Half a Million Sunny Payday Loan Customers Could be Owed Redress

06

November 2020
Sunny-payday-loans

Half a Million Sunny Payday Loan Customers Could be Owed Redress

More than 500,000 customers of collapsed payday lender Sunny Loans could be owed refunds for mis-sold loans, but they’re likely to receive just a fraction of what they’re owed.

Sunny offered loans of between £100 and £2,500 at a representative APR of 1,267%, capped at 0.8% a day.

The firm fell into administration in June, with a spokesperson for the company blaming the economic uncertainty of the coronavirus crisis and “continued regulatory pressure.”

Sunny had been subject to tougher scrutiny from regulators, including rules requiring stricter affordability checks and price caps on loans, and to a surge in complaints from claims management companies—the same forces which toppled notorious payday lender Wonga in August 2018 and numerous other high-cost lenders.

Sunny customers have alleged that they were mis-sold loans, including those which they couldn’t afford and never should have been granted.

Sunny’s parent company Elevate Credit International (ECIL) have built a “claims calculator” to identify customers who were potentially mis-sold loans and to determine how much they could be owed in redress. 500,000 of the firm’s 700,000 customers qualified.

KPMG, appointed as administrators of ECIL in June, have now said they will email those customers in the next few weeks, inviting them to submit a creditor claim by 31 January 2021.

However, given the huge number of potential claimants, each could receive very little or nothing at all.

KPMG said: “As a result, if a very high volume of claims and queries is received, it is likely that the operating costs of responding to queries and processing and adjudicating claims will become so high that no funds will be available for a dividend to be paid to creditors.

“If a lower volume of claims and queries is received and a dividend can be made, the dividend is likely to be a very low percentage of your claim.

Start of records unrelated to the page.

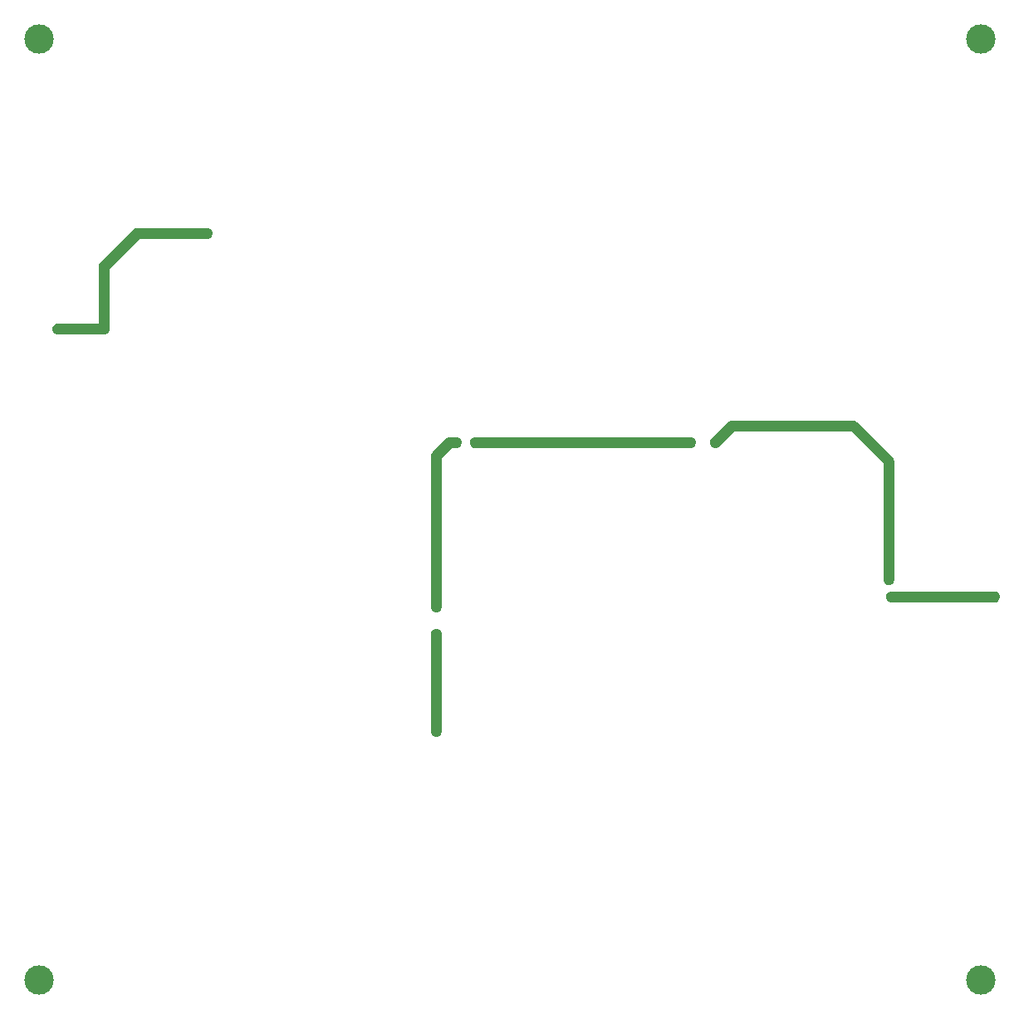
<source format=gbr>
G04 Layer_Color=0*
%FSLAX26Y26*%
%MOIN*%
%TF.FileFunction,NonPlated,1,2,NPTH,Drill*%
%TF.Part,Single*%
G01*
G75*
%TA.AperFunction,OtherDrill,Pad Free-4 (0mil,0mil)*%
%ADD81C,0.118110*%
%TA.AperFunction,OtherDrill,Pad Free-4 (3779.526mil,0mil)*%
%ADD82C,0.118110*%
%TA.AperFunction,OtherDrill,Pad Free-4 (3779.526mil,3779.528mil)*%
%ADD83C,0.118110*%
%TA.AperFunction,OtherDrill,Pad Free-4 (0mil,3779.528mil)*%
%ADD84C,0.118110*%
G36*
X1573332Y1500000D02*
Y2105000D01*
Y2107141D01*
X1574169Y2111339D01*
X1575812Y2115293D01*
X1578197Y2118848D01*
X1579715Y2120358D01*
D01*
X1579678Y2120322D01*
X1634678Y2175322D01*
X1634642Y2175285D01*
X1636152Y2176803D01*
X1639707Y2179188D01*
X1643661Y2180831D01*
X1647859Y2181669D01*
X1650000D01*
D01*
X1675000D01*
X1679310D01*
X1687274Y2178370D01*
X1693370Y2172274D01*
X1696668Y2164310D01*
Y2160000D01*
Y2155690D01*
X1693370Y2147726D01*
X1687274Y2141630D01*
X1679310Y2138331D01*
X1675000D01*
D01*
X1658975D01*
X1616668Y2096025D01*
Y1500000D01*
Y1495690D01*
X1613370Y1487726D01*
X1607274Y1481630D01*
X1599310Y1478332D01*
X1590690D01*
X1582726Y1481630D01*
X1576630Y1487726D01*
X1573332Y1495690D01*
Y1500000D01*
D01*
D02*
G37*
G36*
X75000Y2593331D02*
X70690D01*
X62726Y2596630D01*
X56630Y2602726D01*
X53331Y2610690D01*
Y2619310D01*
X56630Y2627274D01*
X62726Y2633370D01*
X70690Y2636669D01*
X75000D01*
D01*
X238332D01*
Y2865000D01*
Y2867141D01*
X239169Y2871339D01*
X240812Y2875293D01*
X243197Y2878848D01*
X244714Y2880358D01*
D01*
X244678Y2880322D01*
X379678Y3015322D01*
X379642Y3015285D01*
X381152Y3016803D01*
X384707Y3019188D01*
X388661Y3020831D01*
X392859Y3021669D01*
X395000D01*
D01*
X675000D01*
X679310D01*
X687274Y3018370D01*
X693370Y3012274D01*
X696668Y3004310D01*
Y3000000D01*
Y2995690D01*
X693370Y2987726D01*
X687274Y2981630D01*
X679310Y2978331D01*
X675000D01*
D01*
X403975D01*
X281668Y2856025D01*
Y2615000D01*
Y2610690D01*
X278370Y2602726D01*
X272274Y2596630D01*
X264310Y2593331D01*
X260000D01*
D01*
X75000D01*
D02*
G37*
G36*
X3422274Y1518332D02*
X3417964D01*
X3410000Y1521630D01*
X3403905Y1527726D01*
X3400606Y1535690D01*
Y1544310D01*
X3403905Y1552274D01*
X3410000Y1558370D01*
X3417964Y1561668D01*
X3422274D01*
D01*
X3843000Y1561668D01*
X3845943Y1560095D01*
X3850777Y1555494D01*
X3854208Y1549769D01*
X3855989Y1543337D01*
X3855988Y1536662D01*
X3854208Y1530230D01*
X3850777Y1524506D01*
X3845943Y1519904D01*
X3843000Y1518331D01*
X3843000Y1518331D01*
X3422274Y1518332D01*
D02*
G37*
G36*
X1573332Y1000000D02*
Y995690D01*
X1576630Y987726D01*
X1582726Y981630D01*
X1590690Y978332D01*
X1599310D01*
X1607274Y981630D01*
X1613370Y987726D01*
X1616668Y995690D01*
Y1000000D01*
D01*
Y1390000D01*
Y1394310D01*
X1613370Y1402274D01*
X1607274Y1408370D01*
X1599310Y1411668D01*
X1590690D01*
X1582726Y1408370D01*
X1576630Y1402274D01*
X1573332Y1394310D01*
Y1390000D01*
D01*
Y1000000D01*
D02*
G37*
G36*
X1750000Y2138331D02*
X1745690D01*
X1737726Y2141630D01*
X1731630Y2147726D01*
X1728332Y2155690D01*
Y2164310D01*
X1731630Y2172274D01*
X1737726Y2178370D01*
X1745690Y2181669D01*
X1750000D01*
D01*
X2615000D01*
X2619310D01*
X2627274Y2178370D01*
X2633370Y2172274D01*
X2636669Y2164310D01*
Y2160000D01*
Y2155690D01*
X2633370Y2147726D01*
X2627274Y2141630D01*
X2619310Y2138331D01*
X2615000D01*
D01*
X1750000D01*
D02*
G37*
G36*
X2730322Y2144678D02*
X2727274Y2141630D01*
X2719310Y2138331D01*
X2710690Y2138331D01*
X2702726Y2141630D01*
X2696630Y2147726D01*
X2693332Y2155690D01*
X2693331Y2164310D01*
X2696630Y2172274D01*
X2699678Y2175322D01*
Y2175322D01*
X2764678Y2240322D01*
X2766186Y2241833D01*
X2769734Y2244207D01*
X2773678Y2245840D01*
X2777865Y2246671D01*
X2780000Y2246668D01*
X2780000Y2246669D01*
X3270000Y2246668D01*
X3272141Y2246668D01*
X3276339Y2245831D01*
X3280293Y2244188D01*
X3283848Y2241803D01*
X3285358Y2240285D01*
X3285358Y2240285D01*
X3425322Y2100322D01*
X3426833Y2098814D01*
X3429207Y2095266D01*
X3430840Y2091322D01*
X3431671Y2087134D01*
X3431668Y2085000D01*
X3431669Y2085000D01*
Y1610000D01*
Y1605690D01*
X3428370Y1597726D01*
X3422274Y1591630D01*
X3414310Y1588332D01*
X3405690D01*
X3397726Y1591630D01*
X3391630Y1597726D01*
X3388331Y1605690D01*
Y1610000D01*
D01*
Y2076025D01*
X3261025Y2203331D01*
X2788975D01*
X2730322Y2144678D01*
D02*
G37*
D81*
X0Y0D02*
D03*
D82*
X3779526D02*
D03*
D83*
Y3779528D02*
D03*
D84*
X0D02*
D03*
%TF.MD5,41387435b3e40ee1bf950b83e1653ac3*%
M02*

</source>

Whilst the dividend will depend on the volume of claims and queries received, we estimate that any dividend payable could be less that 1p in the £ and that any payment would likely be made in Spring 2021.”

This tracks with the settlement of claims for other payday loan companies. 385,000 customers mis-sold Wonga loans received just 4.3% of the compensation they were owed and thousands of customers of Wage Day Advance received just 5.68p for every £1 they were owed.

Debt advisor Sara Williams, who runs the Debt Camel site, said: "Since Wonga went under, the figures have been emerging about the massive scale of payday loan mis-selling.

"These show how ineffective regulation was at preventing so many people being trapped in unaffordable debt for so long."